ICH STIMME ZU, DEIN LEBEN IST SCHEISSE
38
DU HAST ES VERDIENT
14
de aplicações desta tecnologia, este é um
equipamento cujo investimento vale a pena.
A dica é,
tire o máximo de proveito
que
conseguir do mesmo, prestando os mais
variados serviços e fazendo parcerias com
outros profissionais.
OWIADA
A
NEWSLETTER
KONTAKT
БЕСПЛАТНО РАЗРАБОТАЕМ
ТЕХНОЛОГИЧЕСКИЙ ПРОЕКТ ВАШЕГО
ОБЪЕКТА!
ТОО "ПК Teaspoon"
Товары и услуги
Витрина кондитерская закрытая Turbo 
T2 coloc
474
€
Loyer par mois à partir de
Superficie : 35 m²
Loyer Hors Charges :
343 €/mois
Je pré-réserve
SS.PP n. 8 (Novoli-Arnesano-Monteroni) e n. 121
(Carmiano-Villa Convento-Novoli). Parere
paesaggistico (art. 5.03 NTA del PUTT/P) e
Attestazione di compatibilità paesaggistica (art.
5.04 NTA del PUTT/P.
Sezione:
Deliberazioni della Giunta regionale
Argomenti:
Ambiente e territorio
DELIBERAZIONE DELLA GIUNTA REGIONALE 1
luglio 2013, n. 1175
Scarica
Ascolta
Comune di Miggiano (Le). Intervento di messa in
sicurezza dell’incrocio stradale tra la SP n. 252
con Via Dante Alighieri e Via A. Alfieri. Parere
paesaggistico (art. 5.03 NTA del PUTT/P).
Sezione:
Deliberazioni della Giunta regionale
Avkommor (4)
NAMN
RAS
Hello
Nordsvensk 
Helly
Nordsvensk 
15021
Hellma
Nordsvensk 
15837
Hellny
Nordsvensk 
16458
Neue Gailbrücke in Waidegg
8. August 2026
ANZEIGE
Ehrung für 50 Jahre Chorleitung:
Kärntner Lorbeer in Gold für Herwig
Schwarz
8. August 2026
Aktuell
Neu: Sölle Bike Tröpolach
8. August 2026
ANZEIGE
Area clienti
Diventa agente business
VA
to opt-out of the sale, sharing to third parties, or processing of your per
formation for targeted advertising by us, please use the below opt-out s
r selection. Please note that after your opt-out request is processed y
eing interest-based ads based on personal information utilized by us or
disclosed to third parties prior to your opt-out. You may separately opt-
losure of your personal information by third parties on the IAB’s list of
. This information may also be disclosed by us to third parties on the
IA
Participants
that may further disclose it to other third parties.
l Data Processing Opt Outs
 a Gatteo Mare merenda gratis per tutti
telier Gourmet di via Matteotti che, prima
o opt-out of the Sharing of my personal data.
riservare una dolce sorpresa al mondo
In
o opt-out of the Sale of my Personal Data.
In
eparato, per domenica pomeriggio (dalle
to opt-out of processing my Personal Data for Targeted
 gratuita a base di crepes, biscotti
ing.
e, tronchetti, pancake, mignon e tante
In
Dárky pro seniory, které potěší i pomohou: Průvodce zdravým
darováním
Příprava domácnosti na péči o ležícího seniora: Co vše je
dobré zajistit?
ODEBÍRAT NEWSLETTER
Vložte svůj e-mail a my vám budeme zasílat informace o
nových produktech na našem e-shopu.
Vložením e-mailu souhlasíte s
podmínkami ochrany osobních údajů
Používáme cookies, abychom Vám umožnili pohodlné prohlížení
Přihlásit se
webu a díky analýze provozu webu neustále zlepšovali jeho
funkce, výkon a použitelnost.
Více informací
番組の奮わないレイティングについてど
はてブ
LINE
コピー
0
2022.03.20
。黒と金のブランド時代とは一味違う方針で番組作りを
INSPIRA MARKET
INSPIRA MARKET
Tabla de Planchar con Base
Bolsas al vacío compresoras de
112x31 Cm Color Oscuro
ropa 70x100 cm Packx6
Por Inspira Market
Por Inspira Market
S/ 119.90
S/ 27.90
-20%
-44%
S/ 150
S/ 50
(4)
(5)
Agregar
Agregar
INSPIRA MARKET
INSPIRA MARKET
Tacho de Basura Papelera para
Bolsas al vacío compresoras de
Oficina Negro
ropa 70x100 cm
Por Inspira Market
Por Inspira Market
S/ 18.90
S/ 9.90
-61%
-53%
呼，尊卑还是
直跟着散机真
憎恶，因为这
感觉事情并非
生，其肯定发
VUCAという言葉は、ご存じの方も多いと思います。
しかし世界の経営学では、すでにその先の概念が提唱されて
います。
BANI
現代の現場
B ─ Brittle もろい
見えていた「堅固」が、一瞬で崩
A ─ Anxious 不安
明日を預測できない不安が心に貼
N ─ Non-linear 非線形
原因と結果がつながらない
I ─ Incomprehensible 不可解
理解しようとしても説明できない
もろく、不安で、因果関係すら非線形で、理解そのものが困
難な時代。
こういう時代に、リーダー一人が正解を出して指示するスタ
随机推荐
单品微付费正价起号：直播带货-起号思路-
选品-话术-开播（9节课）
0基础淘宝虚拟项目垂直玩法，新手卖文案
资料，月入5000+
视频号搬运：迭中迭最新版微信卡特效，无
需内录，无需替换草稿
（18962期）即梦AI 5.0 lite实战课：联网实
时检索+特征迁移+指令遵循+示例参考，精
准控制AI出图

————————

### TASK ITEM
Reproduce all of the material above line for line, keeping every character as it appears.

### EXERCISE OUTPUT
ICH STIMME ZU, DEIN LEBEN IST SCHEISSE
38
DU HAST ES VERDIENT
14
de aplicações desta tecnologia, este é um
equipamento cujo investimento vale a pena.
A dica é,
tire o máximo de proveito
que
conseguir do mesmo, prestando os mais
variados serviços e fazendo parcerias com
outros profissionais.
OWIADA
A
NEWSLETTER
KONTAKT
БЕСПЛАТНО РАЗРАБОТАЕМ
ТЕХНОЛОГИЧЕСКИЙ ПРОЕКТ ВАШЕГО
ОБЪЕКТА!
ТОО "ПК Teaspoon"
Товары и услуги
Витрина кондитерская закрытая Turbo 
T2 coloc
474
€
Loyer par mois à partir de
Superficie : 35 m²
Loyer Hors Charges :
343 €/mois
Je pré-réserve
SS.PP n. 8 (Novoli-Arnesano-Monteroni) e n. 121
(Carmiano-Villa Convento-Novoli). Parere
paesaggistico (art. 5.03 NTA del PUTT/P) e
Attestazione di compatibilità paesaggistica (art.
5.04 NTA del PUTT/P.
Sezione:
Deliberazioni della Giunta regionale
Argomenti:
Ambiente e territorio
DELIBERAZIONE DELLA GIUNTA REGIONALE 1
luglio 2013, n. 1175
Scarica
Ascolta
Comune di Miggiano (Le). Intervento di messa in
sicurezza dell’incrocio stradale tra la SP n. 252
con Via Dante Alighieri e Via A. Alfieri. Parere
paesaggistico (art. 5.03 NTA del PUTT/P).
Sezione:
Deliberazioni della Giunta regionale
Avkommor (4)
NAMN
RAS
Hello
Nordsvensk 
Helly
Nordsvensk 
15021
Hellma
Nordsvensk 
15837
Hellny
Nordsvensk 
16458
Neue Gailbrücke in Waidegg
8. August 2026
ANZEIGE
Ehrung für 50 Jahre Chorleitung:
Kärntner Lorbeer in Gold für Herwig
Schwarz
8. August 2026
Aktuell
Neu: Sölle Bike Tröpolach
8. August 2026
ANZEIGE
Area clienti
Diventa agente business
VA
to opt-out of the sale, sharing to third parties, or processing of your per
formation for targeted advertising by us, please use the below opt-out s
r selection. Please note that after your opt-out request is processed y
eing interest-based ads based on personal information utilized by us or
disclosed to third parties prior to your opt-out. You may separately opt-
losure of your personal information by third parties on the IAB’s list of
. This information may also be disclosed by us to third parties on the
IA
Participants
that may further disclose it to other third parties.
l Data Processing Opt Outs
 a Gatteo Mare merenda gratis per tutti
telier Gourmet di via Matteotti che, prima
o opt-out of the Sharing of my personal data.
riservare una dolce sorpresa al mondo
In
o opt-out of the Sale of my Personal Data.
In
eparato, per domenica pomeriggio (dalle
to opt-out of processing my Personal Data for Targeted
 gratuita a base di crepes, biscotti
ing.
e, tronchetti, pancake, mignon e tante
In
Dárky pro seniory, které potěší i pomohou: Průvodce zdravým
darováním
Příprava domácnosti na péči o ležícího seniora: Co vše je
dobré zajistit?
ODEBÍRAT NEWSLETTER
Vložte svůj e-mail a my vám budeme zasílat informace o
nových produktech na našem e-shopu.
Vložením e-mailu souhlasíte s
podmínkami ochrany osobních údajů
Používáme cookies, abychom Vám umožnili pohodlné prohlížení
Přihlásit se
webu a díky analýze provozu webu neustále zlepšovali jeho
funkce, výkon a použitelnost.
Více informací
番組の奮わないレイティングについてど
はてブ
LINE
コピー
0
2022.03.20
。黒と金のブランド時代とは一味違う方針で番組作りを
INSPIRA MARKET
INSPIRA MARKET
Tabla de Planchar con Base
Bolsas al vacío compresoras de
112x31 Cm Color Oscuro
ropa 70x100 cm Packx6
Por Inspira Market
Por Inspira Market
S/ 119.90
S/ 27.90
-20%
-44%
S/ 150
S/ 50
(4)
(5)
Agregar
Agregar
INSPIRA MARKET
INSPIRA MARKET
Tacho de Basura Papelera para
Bolsas al vacío compresoras de
Oficina Negro
ropa 70x100 cm
Por Inspira Market
Por Inspira Market
S/ 18.90
S/ 9.90
-61%
-53%
呼，尊卑还是
直跟着散机真
憎恶，因为这
感觉事情并非
生，其肯定发
VUCAという言葉は、ご存じの方も多いと思います。
しかし世界の経営学では、すでにその先の概念が提唱されて
います。
BANI
現代の現場
B ─ Brittle もろい
見えていた「堅固」が、一瞬で崩
A ─ Anxious 不安
明日を預測できない不安が心に貼
N ─ Non-linear 非線形
原因と結果がつながらない
I ─ Incomprehensible 不可解
理解しようとしても説明できない
もろく、不安で、因果関係すら非線形で、理解そのものが困
難な時代。
こういう時代に、リーダー一人が正解を出して指示するスタ
随机推荐
单品微付费正价起号：直播带货-起号思路-
选品-话术-开播（9节课）
0基础淘宝虚拟项目垂直玩法，新手卖文案
资料，月入5000+
视频号搬运：迭中迭最新版微信卡特效，无
需内录，无需替换草稿
（18962期）即梦AI 5.0 lite实战课：联网实
时检索+特征迁移+指令遵循+示例参考，精
准控制AI出图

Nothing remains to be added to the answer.